:: What is needed ::
Write out the listing from the line with "Figure 11. Two" to the line with "Figure 10. High load test.", both lines included, exactly and nothing beyond. Leave pictures out.

:: Material supplied ::
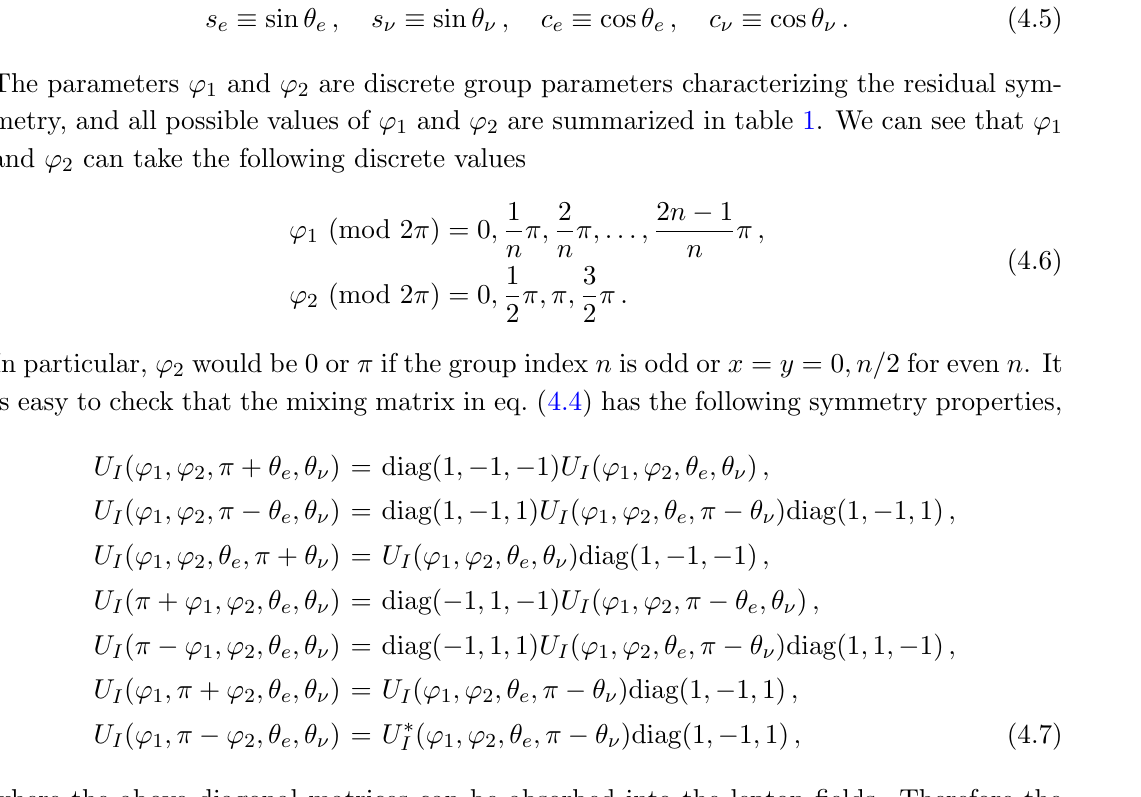
= Z SR z(cid:23) and X (cid:23) = f R (cid:0) z (cid:23) + y ; SR y g , where i and j are the indces of 2 2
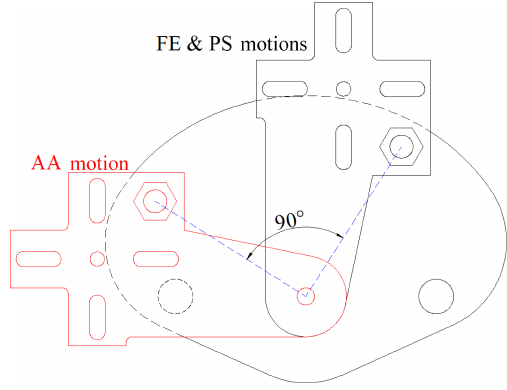
Figure 11. Two positions of the part carrying the exoskeleton.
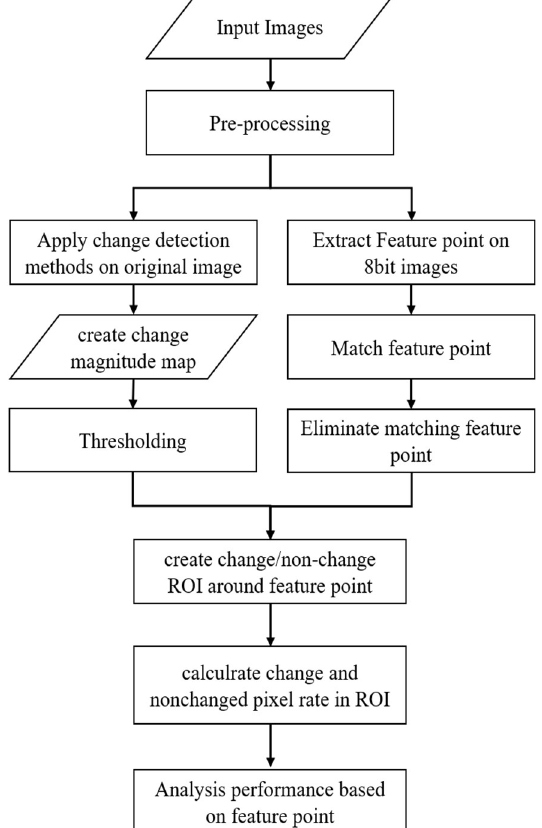
Figure 2. Our feature-based change detection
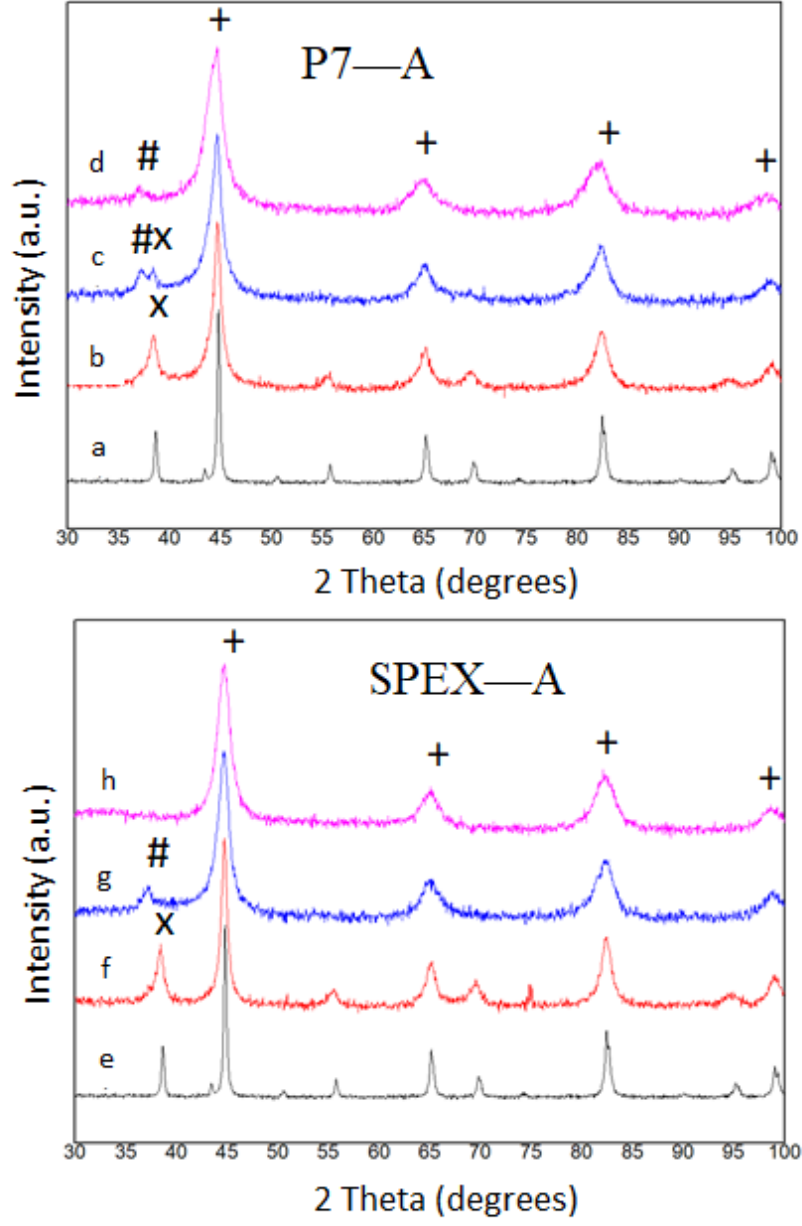
Figure 1. XRD (X-Ray diffraction) patterns of alloy A (Fe 80 Nb 7 B 12 Cu 1 ). In the P7: ( a ) Before milling (0 h) and after milling (( b ) 5 h, ( c ) 20 h, ( d ) 80 h); or in the Spex mill: ( e ) Before milling (0 h) and after milling (( f ) 5 h, ( g ) 20 h, ( h ) 80 h). Bcc Fe rich solid solution (+), Nb phase (X), Nb(B) phase (#).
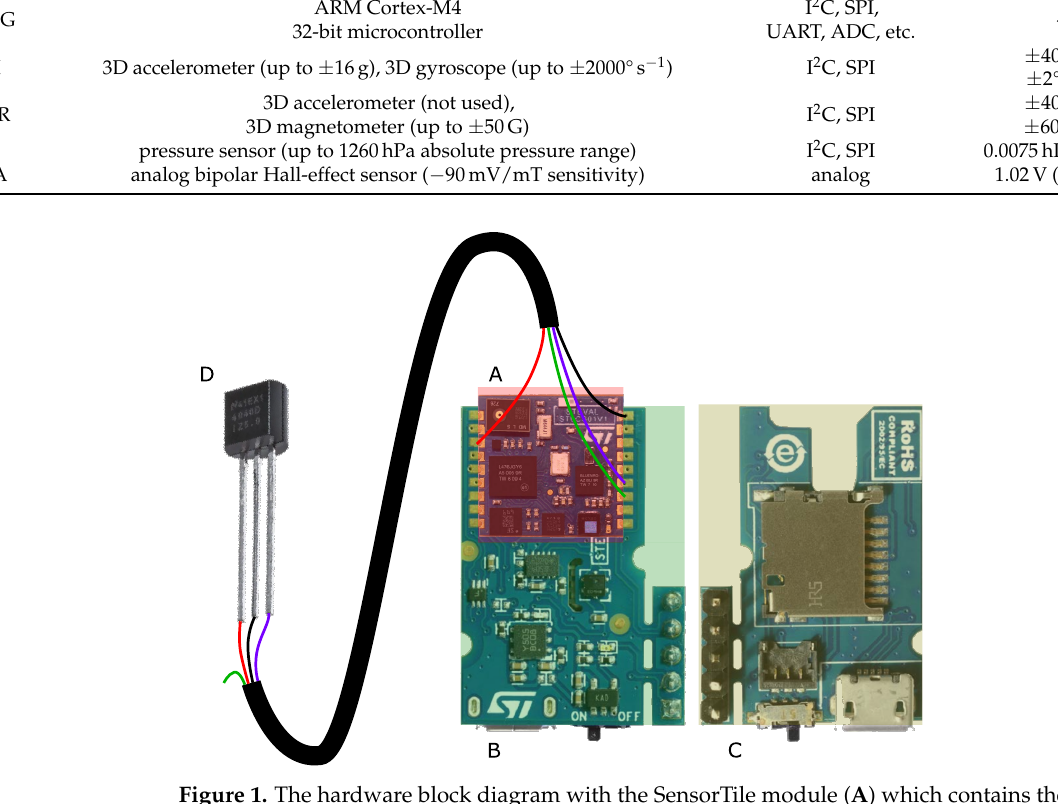
Figure 1. The hardware block diagram with the SensorTile module ( A ) which contains the IMU, the SensorTile Cradle board in top ( B ) and bottom view ( C ) [28] and the Hall-effect sensor ( D ) [29]. The connecting cable between Hall-effect sensor and SensorTile module has the supply voltage in red, the ground in black, the analogous Hall-effect sensor output in violet, and a spare wire in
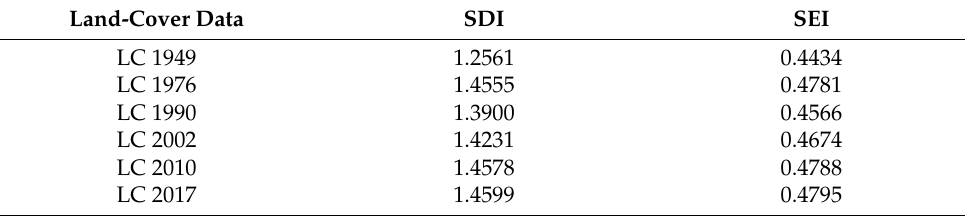
Table 6. Landscape metrics—Shannon Diversity Index (SDI) and Shannon’s Evenness Index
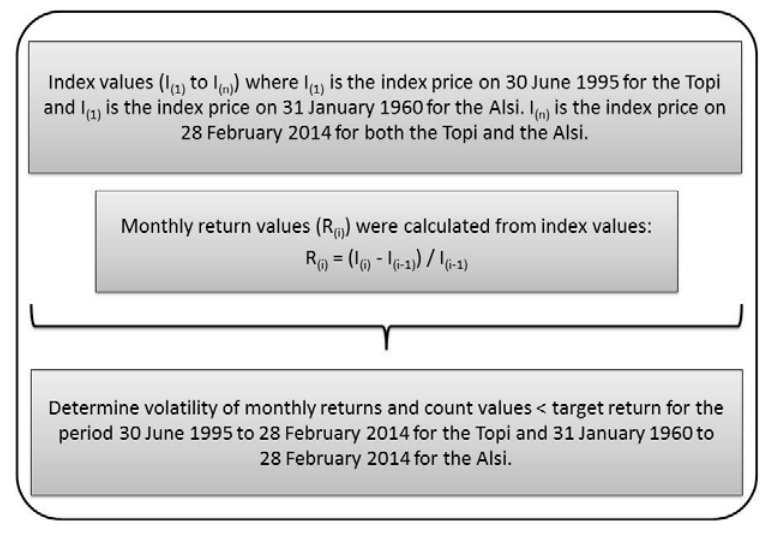
FIGURE 1: Determining the volatility of the Topi and the Alsi Source: Authors’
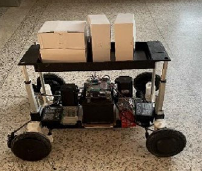
Figure 10. High load test.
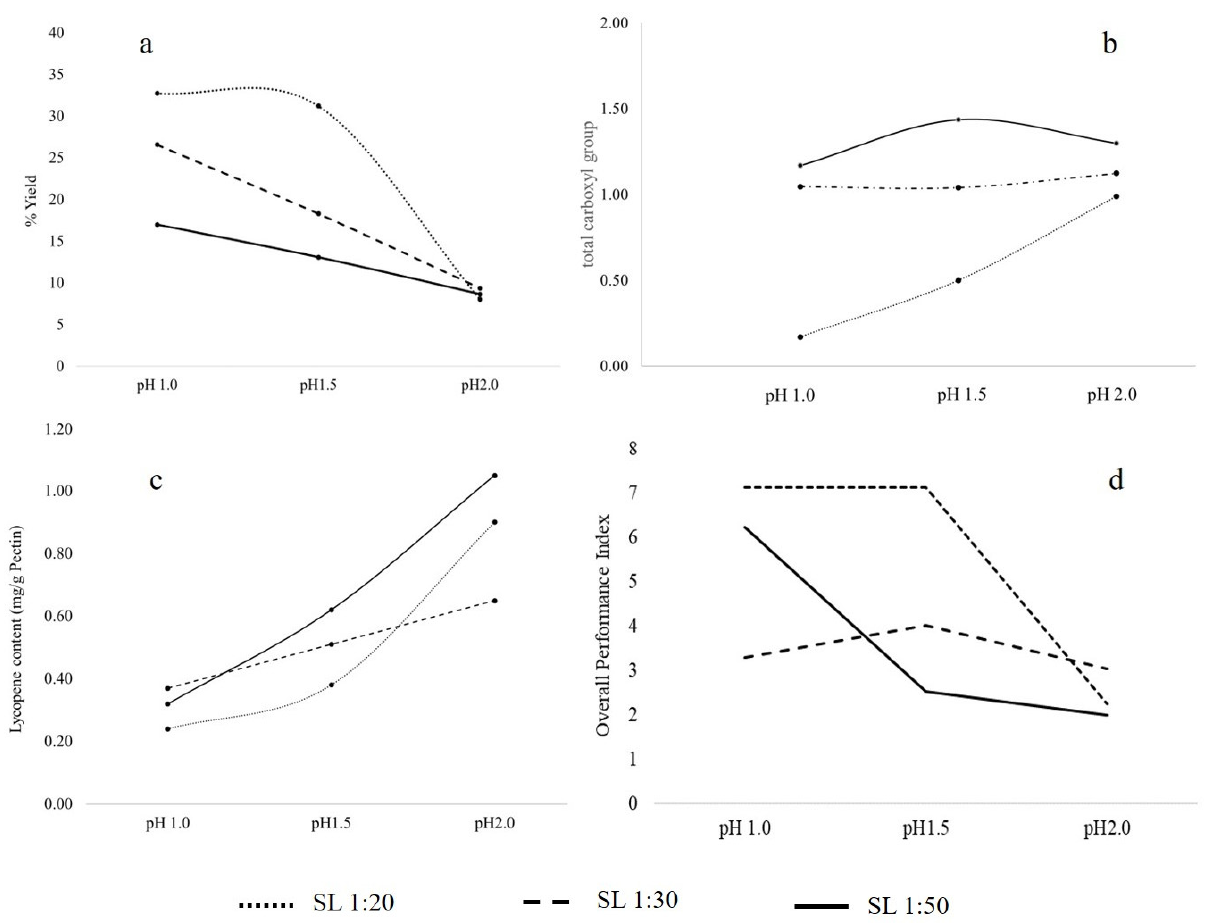
Figure 1. The pectin yield ( a ), total carboxyl group ( b ) and lycopene content ( c ), and overall perfor- mance index ( d ) of each condition .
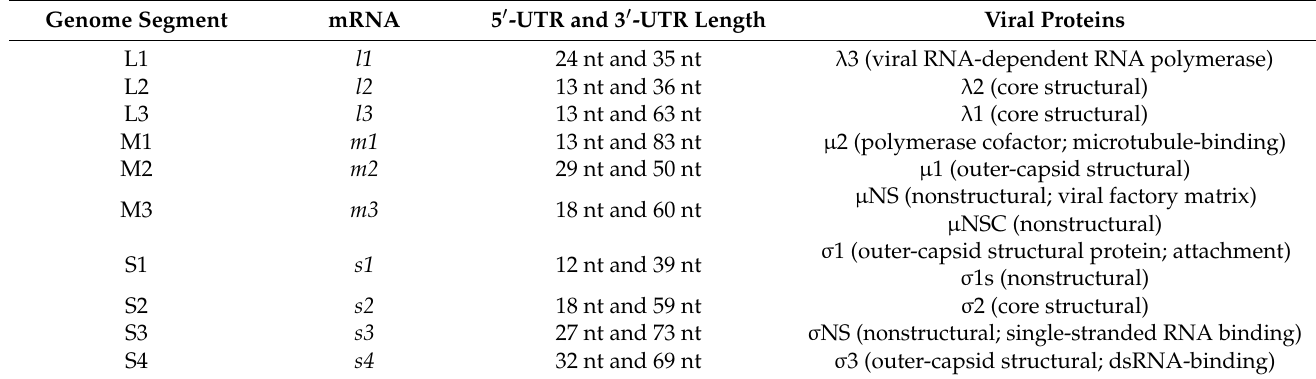
Table 1. Reovirus genome segments, mRNAs, and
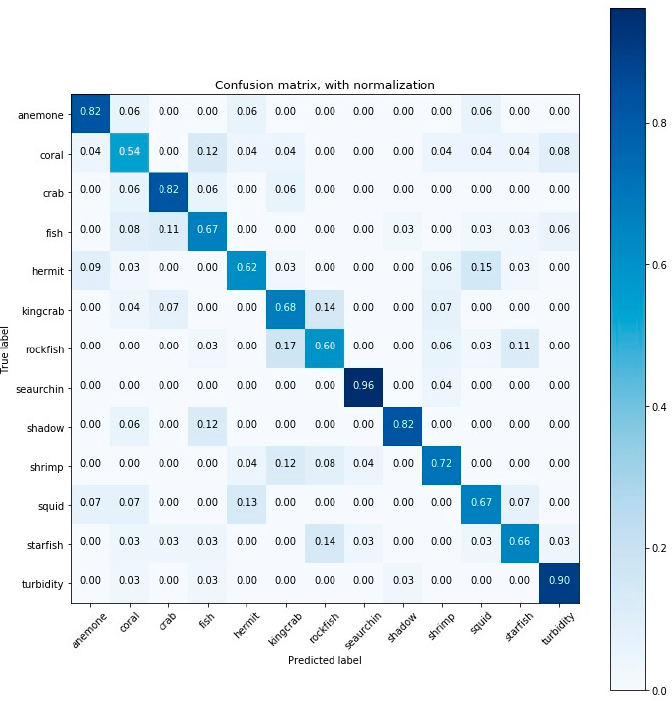
Figure A10. Confusion matrix for the classification results (accuracy) obtained by CNN-3. Sensors 2020 , 20 , 726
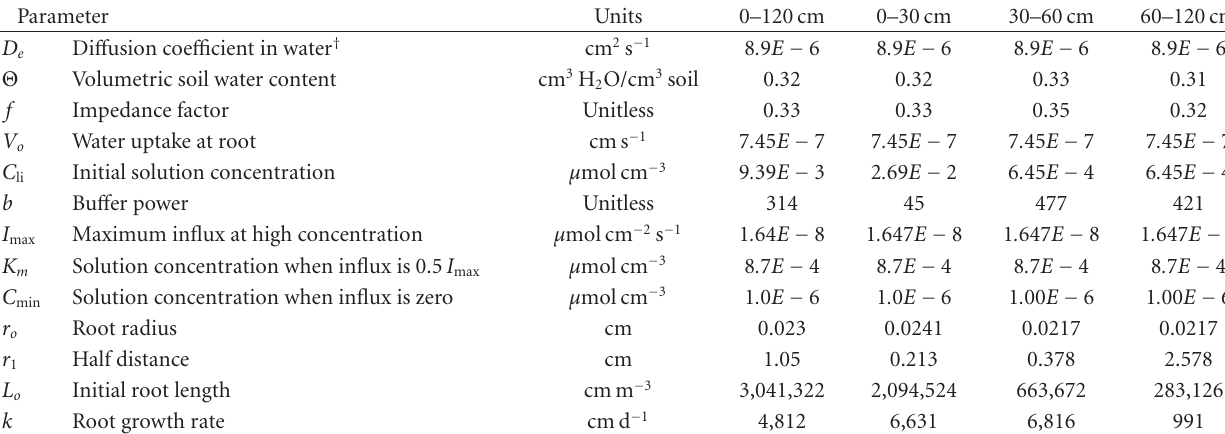
Table 1: Transport, sorption, and root parameters used in the NST 3.0 model to describe P uptake by cottonwood for the 0–120, 0–30, 30–60, and 60–120 cm soil depths.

:: Result below ::
Figure 11. Two positions of the part carrying the exoskeleton.
Figure 2. Our feature-based change detection
Figure 1. XRD (X-Ray diffraction) patterns of alloy A (Fe 80 Nb 7 B 12 Cu 1 ). In the P7: ( a ) Before milling (0 h) and after milling (( b ) 5 h, ( c ) 20 h, ( d ) 80 h); or in the Spex mill: ( e ) Before milling (0 h) and after milling (( f ) 5 h, ( g ) 20 h, ( h ) 80 h). Bcc Fe rich solid solution (+), Nb phase (X), Nb(B) phase (#).
Figure 1. The hardware block diagram with the SensorTile module ( A ) which contains the IMU, the SensorTile Cradle board in top ( B ) and bottom view ( C ) [28] and the Hall-effect sensor ( D ) [29]. The connecting cable between Hall-effect sensor and SensorTile module has the supply voltage in red, the ground in black, the analogous Hall-effect sensor output in violet, and a spare wire in
Table 6. Landscape metrics—Shannon Diversity Index (SDI) and Shannon’s Evenness Index
FIGURE 1: Determining the volatility of the Topi and the Alsi Source: Authors’
Figure 10. High load test.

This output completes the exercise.